(Pictures with circuit source files)
::::
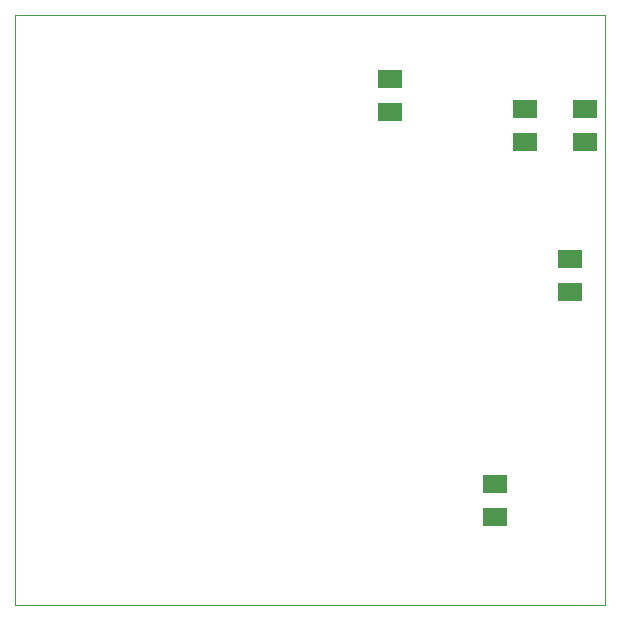
<source format=gtp>
G75*
G70*
%OFA0B0*%
%FSLAX24Y24*%
%IPPOS*%
%LPD*%
%AMOC8*
5,1,8,0,0,1.08239X$1,22.5*
%
%ADD10C,0.0000*%
%ADD11R,0.0787X0.0630*%
D10*
X000816Y000756D02*
X000816Y020441D01*
X020501Y020441D01*
X020501Y000756D01*
X000816Y000756D01*
D11*
X013316Y017205D03*
X013316Y018307D03*
X017816Y017307D03*
X017816Y016205D03*
X019816Y016205D03*
X019816Y017307D03*
X019316Y012307D03*
X019316Y011205D03*
X016816Y004807D03*
X016816Y003705D03*
M02*

</source>
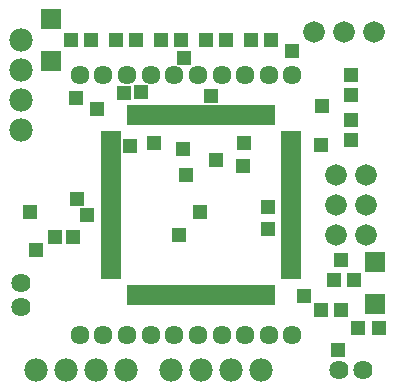
<source format=gts>
G75*
%MOIN*%
%OFA0B0*%
%FSLAX25Y25*%
%IPPOS*%
%LPD*%
%AMOC8*
5,1,8,0,0,1.08239X$1,22.5*
%
%ADD10C,0.06400*%
%ADD11C,0.06350*%
%ADD12C,0.07800*%
%ADD13R,0.05131X0.04737*%
%ADD14C,0.07200*%
%ADD15R,0.06706X0.06706*%
%ADD16R,0.04737X0.05131*%
%ADD17R,0.06600X0.01900*%
%ADD18R,0.01900X0.06600*%
%ADD19R,0.05162X0.05162*%
D10*
X0016780Y0036563D03*
X0016780Y0044437D03*
X0122843Y0015500D03*
X0130717Y0015500D03*
D11*
X0107213Y0027193D03*
X0099339Y0027193D03*
X0091465Y0027193D03*
X0083591Y0027193D03*
X0075717Y0027193D03*
X0067843Y0027193D03*
X0059969Y0027193D03*
X0052094Y0027193D03*
X0044220Y0027193D03*
X0036346Y0027193D03*
X0036346Y0113807D03*
X0044220Y0113807D03*
X0052094Y0113807D03*
X0059969Y0113807D03*
X0067843Y0113807D03*
X0075717Y0113807D03*
X0083591Y0113807D03*
X0091465Y0113807D03*
X0099339Y0113807D03*
X0107213Y0113807D03*
D12*
X0021780Y0015500D03*
X0031780Y0015500D03*
X0041780Y0015500D03*
X0051780Y0015500D03*
X0066780Y0015500D03*
X0076780Y0015500D03*
X0086780Y0015500D03*
X0096780Y0015500D03*
X0016780Y0095500D03*
X0016780Y0105500D03*
X0016780Y0115500D03*
X0016780Y0125500D03*
D13*
X0048433Y0125500D03*
X0055126Y0125500D03*
X0063433Y0125500D03*
X0070126Y0125500D03*
X0078433Y0125500D03*
X0085126Y0125500D03*
X0093433Y0125500D03*
X0100126Y0125500D03*
X0116840Y0035645D03*
X0123532Y0035645D03*
X0129220Y0029464D03*
X0135913Y0029464D03*
D14*
X0131780Y0060500D03*
X0131780Y0070500D03*
X0131780Y0080500D03*
X0121780Y0080500D03*
X0121780Y0070500D03*
X0121780Y0060500D03*
X0124280Y0128000D03*
X0134280Y0128000D03*
X0114280Y0128000D03*
D15*
X0134629Y0051427D03*
X0134629Y0037648D03*
X0026780Y0118610D03*
X0026780Y0132390D03*
D16*
X0033433Y0125500D03*
X0040126Y0125500D03*
X0120933Y0045500D03*
X0127626Y0045500D03*
X0126780Y0092154D03*
X0126780Y0098846D03*
X0126780Y0107154D03*
X0126780Y0113846D03*
D17*
X0106780Y0094100D03*
X0106780Y0092200D03*
X0106780Y0090200D03*
X0106780Y0088200D03*
X0106780Y0086200D03*
X0106780Y0084300D03*
X0106780Y0082300D03*
X0106780Y0080300D03*
X0106780Y0078400D03*
X0106780Y0076400D03*
X0106780Y0074400D03*
X0106780Y0072500D03*
X0106780Y0070500D03*
X0106780Y0068500D03*
X0106780Y0066600D03*
X0106780Y0064600D03*
X0106780Y0062600D03*
X0106780Y0060700D03*
X0106780Y0058700D03*
X0106780Y0056700D03*
X0106780Y0054800D03*
X0106780Y0052800D03*
X0106780Y0050800D03*
X0106780Y0048800D03*
X0106780Y0046900D03*
X0046780Y0046900D03*
X0046780Y0048800D03*
X0046780Y0050800D03*
X0046780Y0052800D03*
X0046780Y0054800D03*
X0046780Y0056700D03*
X0046780Y0058700D03*
X0046780Y0060700D03*
X0046780Y0062600D03*
X0046780Y0064600D03*
X0046780Y0066600D03*
X0046780Y0068500D03*
X0046780Y0070500D03*
X0046780Y0072500D03*
X0046780Y0074400D03*
X0046780Y0076400D03*
X0046780Y0078400D03*
X0046780Y0080300D03*
X0046780Y0082300D03*
X0046780Y0084300D03*
X0046780Y0086200D03*
X0046780Y0088200D03*
X0046780Y0090200D03*
X0046780Y0092200D03*
X0046780Y0094100D03*
D18*
X0053180Y0100500D03*
X0055080Y0100500D03*
X0057080Y0100500D03*
X0059080Y0100500D03*
X0061080Y0100500D03*
X0062980Y0100500D03*
X0064980Y0100500D03*
X0066980Y0100500D03*
X0068880Y0100500D03*
X0070880Y0100500D03*
X0072880Y0100500D03*
X0074780Y0100500D03*
X0076780Y0100500D03*
X0078780Y0100500D03*
X0080680Y0100500D03*
X0082680Y0100500D03*
X0084680Y0100500D03*
X0086580Y0100500D03*
X0088580Y0100500D03*
X0090580Y0100500D03*
X0092480Y0100500D03*
X0094480Y0100500D03*
X0096480Y0100500D03*
X0098480Y0100500D03*
X0100380Y0100500D03*
X0100380Y0040500D03*
X0098480Y0040500D03*
X0096480Y0040500D03*
X0094480Y0040500D03*
X0092480Y0040500D03*
X0090580Y0040500D03*
X0088580Y0040500D03*
X0086580Y0040500D03*
X0084680Y0040500D03*
X0082680Y0040500D03*
X0080680Y0040500D03*
X0078780Y0040500D03*
X0076780Y0040500D03*
X0074780Y0040500D03*
X0072880Y0040500D03*
X0070880Y0040500D03*
X0068880Y0040500D03*
X0066980Y0040500D03*
X0064980Y0040500D03*
X0062980Y0040500D03*
X0061080Y0040500D03*
X0059080Y0040500D03*
X0057080Y0040500D03*
X0055080Y0040500D03*
X0053180Y0040500D03*
D19*
X0069280Y0060500D03*
X0076380Y0068010D03*
X0071780Y0080500D03*
X0070773Y0089254D03*
X0060981Y0091301D03*
X0052905Y0090249D03*
X0042206Y0102431D03*
X0035111Y0106273D03*
X0051028Y0107851D03*
X0056756Y0108121D03*
X0071144Y0119486D03*
X0079993Y0106929D03*
X0090968Y0091322D03*
X0090596Y0083533D03*
X0081780Y0085500D03*
X0099048Y0069934D03*
X0099126Y0062595D03*
X0110908Y0040167D03*
X0123260Y0052095D03*
X0122445Y0022198D03*
X0116780Y0090500D03*
X0117127Y0103417D03*
X0107066Y0121917D03*
X0038689Y0067241D03*
X0035300Y0072405D03*
X0034209Y0059832D03*
X0028110Y0059860D03*
X0021780Y0055500D03*
X0019880Y0068320D03*
M02*

</source>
::::
TASK DIRECTIONS
Please repeat all of the data exactly, excluding images.

RESPONSE
<source format=gtp>
G75*
G70*
%OFA0B0*%
%FSLAX24Y24*%
%IPPOS*%
%LPD*%
%AMOC8*
5,1,8,0,0,1.08239X$1,22.5*
%
%ADD10C,0.0000*%
%ADD11R,0.0787X0.0630*%
D10*
X000816Y000756D02*
X000816Y020441D01*
X020501Y020441D01*
X020501Y000756D01*
X000816Y000756D01*
D11*
X013316Y017205D03*
X013316Y018307D03*
X017816Y017307D03*
X017816Y016205D03*
X019816Y016205D03*
X019816Y017307D03*
X019316Y012307D03*
X019316Y011205D03*
X016816Y004807D03*
X016816Y003705D03*
M02*

</source>
<source format=gts>
G75*
%MOIN*%
%OFA0B0*%
%FSLAX25Y25*%
%IPPOS*%
%LPD*%
%AMOC8*
5,1,8,0,0,1.08239X$1,22.5*
%
%ADD10C,0.06400*%
%ADD11C,0.06350*%
%ADD12C,0.07800*%
%ADD13R,0.05131X0.04737*%
%ADD14C,0.07200*%
%ADD15R,0.06706X0.06706*%
%ADD16R,0.04737X0.05131*%
%ADD17R,0.06600X0.01900*%
%ADD18R,0.01900X0.06600*%
%ADD19R,0.05162X0.05162*%
D10*
X0016780Y0036563D03*
X0016780Y0044437D03*
X0122843Y0015500D03*
X0130717Y0015500D03*
D11*
X0107213Y0027193D03*
X0099339Y0027193D03*
X0091465Y0027193D03*
X0083591Y0027193D03*
X0075717Y0027193D03*
X0067843Y0027193D03*
X0059969Y0027193D03*
X0052094Y0027193D03*
X0044220Y0027193D03*
X0036346Y0027193D03*
X0036346Y0113807D03*
X0044220Y0113807D03*
X0052094Y0113807D03*
X0059969Y0113807D03*
X0067843Y0113807D03*
X0075717Y0113807D03*
X0083591Y0113807D03*
X0091465Y0113807D03*
X0099339Y0113807D03*
X0107213Y0113807D03*
D12*
X0021780Y0015500D03*
X0031780Y0015500D03*
X0041780Y0015500D03*
X0051780Y0015500D03*
X0066780Y0015500D03*
X0076780Y0015500D03*
X0086780Y0015500D03*
X0096780Y0015500D03*
X0016780Y0095500D03*
X0016780Y0105500D03*
X0016780Y0115500D03*
X0016780Y0125500D03*
D13*
X0048433Y0125500D03*
X0055126Y0125500D03*
X0063433Y0125500D03*
X0070126Y0125500D03*
X0078433Y0125500D03*
X0085126Y0125500D03*
X0093433Y0125500D03*
X0100126Y0125500D03*
X0116840Y0035645D03*
X0123532Y0035645D03*
X0129220Y0029464D03*
X0135913Y0029464D03*
D14*
X0131780Y0060500D03*
X0131780Y0070500D03*
X0131780Y0080500D03*
X0121780Y0080500D03*
X0121780Y0070500D03*
X0121780Y0060500D03*
X0124280Y0128000D03*
X0134280Y0128000D03*
X0114280Y0128000D03*
D15*
X0134629Y0051427D03*
X0134629Y0037648D03*
X0026780Y0118610D03*
X0026780Y0132390D03*
D16*
X0033433Y0125500D03*
X0040126Y0125500D03*
X0120933Y0045500D03*
X0127626Y0045500D03*
X0126780Y0092154D03*
X0126780Y0098846D03*
X0126780Y0107154D03*
X0126780Y0113846D03*
D17*
X0106780Y0094100D03*
X0106780Y0092200D03*
X0106780Y0090200D03*
X0106780Y0088200D03*
X0106780Y0086200D03*
X0106780Y0084300D03*
X0106780Y0082300D03*
X0106780Y0080300D03*
X0106780Y0078400D03*
X0106780Y0076400D03*
X0106780Y0074400D03*
X0106780Y0072500D03*
X0106780Y0070500D03*
X0106780Y0068500D03*
X0106780Y0066600D03*
X0106780Y0064600D03*
X0106780Y0062600D03*
X0106780Y0060700D03*
X0106780Y0058700D03*
X0106780Y0056700D03*
X0106780Y0054800D03*
X0106780Y0052800D03*
X0106780Y0050800D03*
X0106780Y0048800D03*
X0106780Y0046900D03*
X0046780Y0046900D03*
X0046780Y0048800D03*
X0046780Y0050800D03*
X0046780Y0052800D03*
X0046780Y0054800D03*
X0046780Y0056700D03*
X0046780Y0058700D03*
X0046780Y0060700D03*
X0046780Y0062600D03*
X0046780Y0064600D03*
X0046780Y0066600D03*
X0046780Y0068500D03*
X0046780Y0070500D03*
X0046780Y0072500D03*
X0046780Y0074400D03*
X0046780Y0076400D03*
X0046780Y0078400D03*
X0046780Y0080300D03*
X0046780Y0082300D03*
X0046780Y0084300D03*
X0046780Y0086200D03*
X0046780Y0088200D03*
X0046780Y0090200D03*
X0046780Y0092200D03*
X0046780Y0094100D03*
D18*
X0053180Y0100500D03*
X0055080Y0100500D03*
X0057080Y0100500D03*
X0059080Y0100500D03*
X0061080Y0100500D03*
X0062980Y0100500D03*
X0064980Y0100500D03*
X0066980Y0100500D03*
X0068880Y0100500D03*
X0070880Y0100500D03*
X0072880Y0100500D03*
X0074780Y0100500D03*
X0076780Y0100500D03*
X0078780Y0100500D03*
X0080680Y0100500D03*
X0082680Y0100500D03*
X0084680Y0100500D03*
X0086580Y0100500D03*
X0088580Y0100500D03*
X0090580Y0100500D03*
X0092480Y0100500D03*
X0094480Y0100500D03*
X0096480Y0100500D03*
X0098480Y0100500D03*
X0100380Y0100500D03*
X0100380Y0040500D03*
X0098480Y0040500D03*
X0096480Y0040500D03*
X0094480Y0040500D03*
X0092480Y0040500D03*
X0090580Y0040500D03*
X0088580Y0040500D03*
X0086580Y0040500D03*
X0084680Y0040500D03*
X0082680Y0040500D03*
X0080680Y0040500D03*
X0078780Y0040500D03*
X0076780Y0040500D03*
X0074780Y0040500D03*
X0072880Y0040500D03*
X0070880Y0040500D03*
X0068880Y0040500D03*
X0066980Y0040500D03*
X0064980Y0040500D03*
X0062980Y0040500D03*
X0061080Y0040500D03*
X0059080Y0040500D03*
X0057080Y0040500D03*
X0055080Y0040500D03*
X0053180Y0040500D03*
D19*
X0069280Y0060500D03*
X0076380Y0068010D03*
X0071780Y0080500D03*
X0070773Y0089254D03*
X0060981Y0091301D03*
X0052905Y0090249D03*
X0042206Y0102431D03*
X0035111Y0106273D03*
X0051028Y0107851D03*
X0056756Y0108121D03*
X0071144Y0119486D03*
X0079993Y0106929D03*
X0090968Y0091322D03*
X0090596Y0083533D03*
X0081780Y0085500D03*
X0099048Y0069934D03*
X0099126Y0062595D03*
X0110908Y0040167D03*
X0123260Y0052095D03*
X0122445Y0022198D03*
X0116780Y0090500D03*
X0117127Y0103417D03*
X0107066Y0121917D03*
X0038689Y0067241D03*
X0035300Y0072405D03*
X0034209Y0059832D03*
X0028110Y0059860D03*
X0021780Y0055500D03*
X0019880Y0068320D03*
M02*

</source>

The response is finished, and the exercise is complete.